Georgia Bulletin

The Newspaper of the Catholic Archdiocese of Atlanta


Court Blocks Part Of Georgia’s Immigration Law

By ANDREW NELSON, Staff Writer | Published August 30, 2012

A federal court blocked a provision of Georgia’s immigration law, lifting the fear of advocates for immigrants that the law could interfere with ministering to undocumented immigrants.

“That’s a definite plus,” said Frank Mulcahy, the executive director of the Georgia Catholic Conference. “We’re pleased the court of appeal saw the unconstitutional aspects,” he said.

Meanwhile, the same three-judge panel of the 11th U.S. Circuit Court of Appeals found another section constitutional, one that some have nicknamed the “show me your papers” provision. Authorities can begin enforcing this provision within weeks.

The court ruled both on Georgia and Alabama immigration-related laws.

Both states’ requirements for law enforcement officers to ask for immigration documents from anyone they suspect might be in the country illegally were left intact, in keeping with the U.S. Supreme Court’s ruling in June that upheld a similar provision in Arizona law.

The judges ruled against the section in Georgia’s law that prohibits harboring or transporting undocumented individuals. The judge said the law to punish people who transport undocumented immigrants is pre-empted by federal law.
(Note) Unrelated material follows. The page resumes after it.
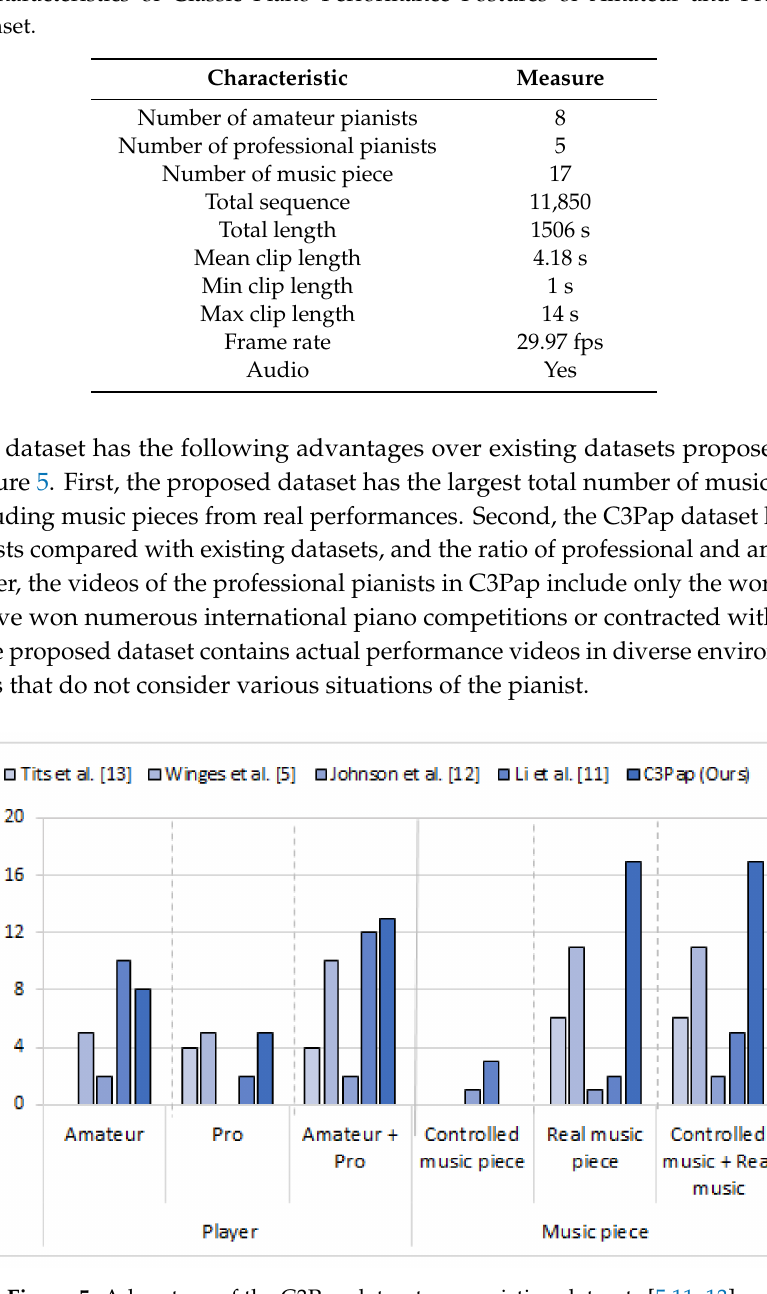
Figure 5. Advantage of the C3Pap dataset over existing datasets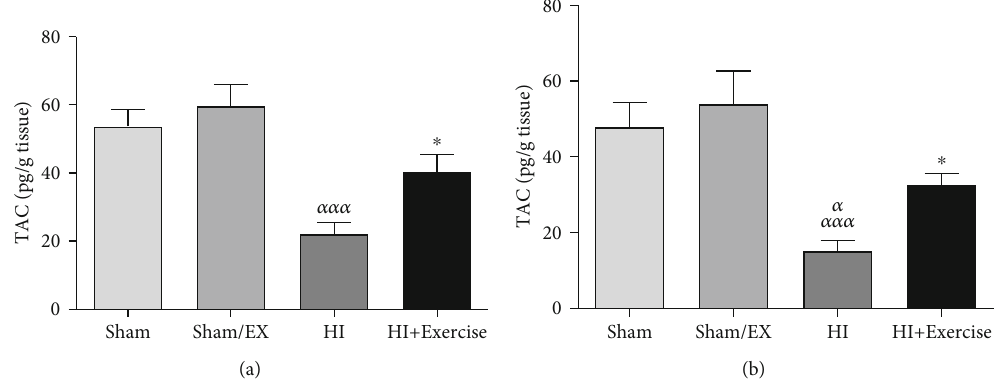
Figure 4: E ff ect of exercise during pregnancy on TAC levels in female (a) and male (b) pups after HI. HI: hypoxia-ischemia. ααα P < 0 : 001 as compared with the sham and sham/EX. ∗ P < 0 : 05 as compared with the HI. Data are expressed as the mean ± S : E : M : ( n = 10 ).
“If found constitutional, these provisions would have impacted our parishes and their ministries, as well as the many other people who work with immigrants,” Mulcahy said in an advisory to parishes.

Ruling on the Alabama law, the same three-judge panel court struck down provisions that mirrored two parts of Arizona’s law that were struck down by the Supreme Court. The sections would have made it illegal for immigrants to fail to carry immigration documents and criminalized the act of seeking work if the individual lacks a work permit.
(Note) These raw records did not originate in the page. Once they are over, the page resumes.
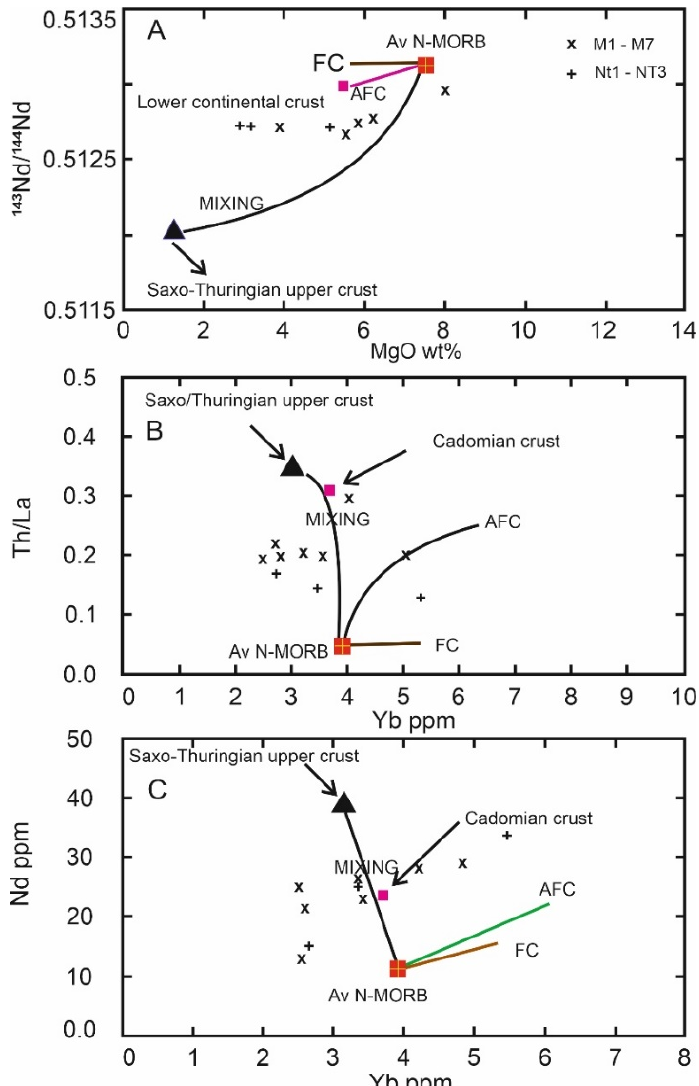
Figure 14. ( A ) 143Nd/144Nd vs. MgO; ( B ) Th/La vs. Yb; ( C ) Nd vs. Yb plots showing the results of FC, AFC, and mixing modeling results. N-MORB average is from Hofmann [72] and Ito et al. [73]. Saxo-Thuringian upper crust from Romer and Hahne [68], average lower continental crust from Taylor and McLennan [74] and Cadomian crust from Linnemann and Romer [75]. AFC—assimilation with fractional crystallization, FC—fractional crystallization. Others from Abdelfadil et al. [76]. Sample M-1—M7 from Tables 7 and 8, NT—analyses of paleobasalts from Vozár et al. [61].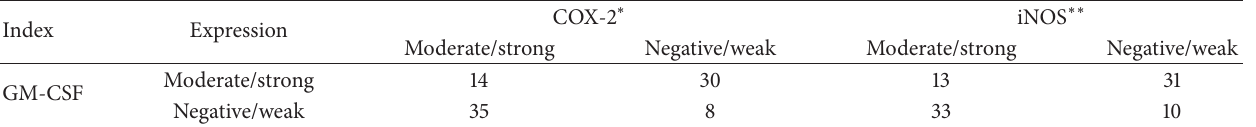
Table 3: Correlation between the expression of GM-CSF and COX-2 or iNOS in cervical cancer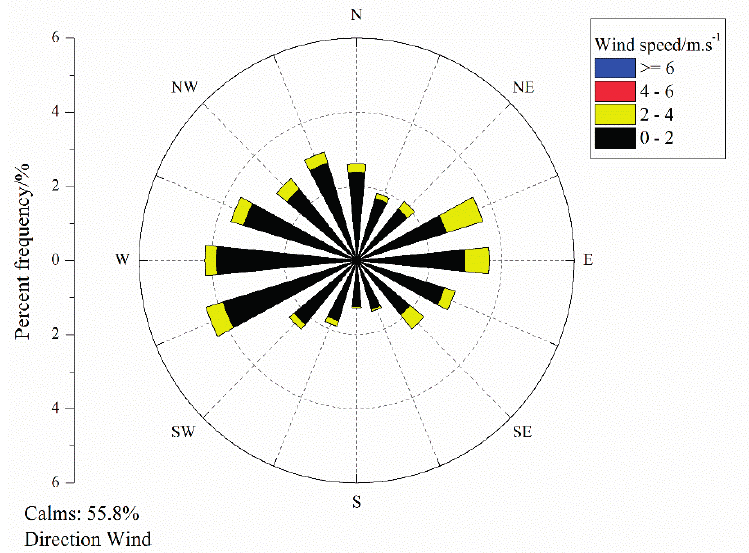
Figure 2. Wind direction and wind speed frequencies during the sampling period.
The court said the contracts provision violated the Constitution because it would prevent undocumented immigrants from entering into contracts that would enable people to live in Alabama, and only the federal government has authority to determine someone’s immigration status. Opponents of the provision argued that it would mean people could not get leases, utility services and other essential elements of normal life.
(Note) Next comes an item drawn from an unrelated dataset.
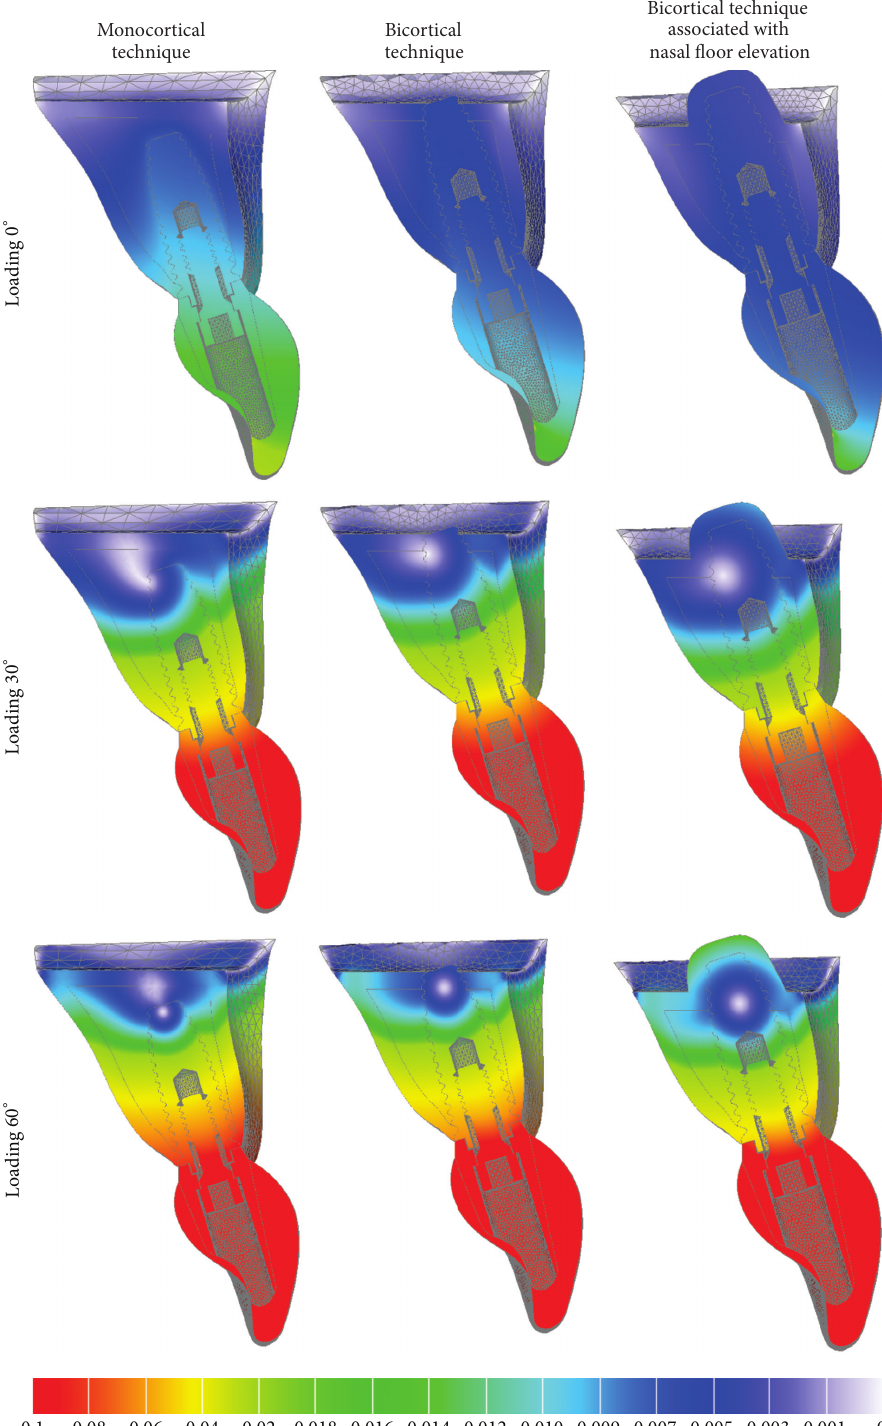
Figure 5: Displacement analysis of all models in sagittal view for different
When the schools provision took effect in 2011, many children around the state stopped going to school—even if they were U.S. citizens—because parents worried about how the state would use immigration data the schools were supposed to collect.

The case was brought to the court by a group of immigration and civil rights activists, including the American Civil Liberties Union. The Archdiocese of Atlanta did not participate in the suit.

Law enforcement officers have the ability to investigate the immigration status of a person when there is probable cause that a person has committed a crime, Mulcahy said.

Courts have ruled that police have the authority to learn the identity of people when they have probable cause a crime was committed, just like they can ask for a license when a person is stopped for a broken taillight.

“Reliance on race, color, or national origin that is constitutionally prohibited, however, is expressly forbidden by the Georgia statute,” the court said. “It is inappropriate for us to assume that the state will disregard its own law, and we therefore reject the argument in this respect, keeping in mind that unconstitutional application of the statute could be challenged in later litigation,” the judges wrote in the ruling.

And the court left open the possibility of further review, if the appropriate restrictions aren’t followed, Mulcahy said.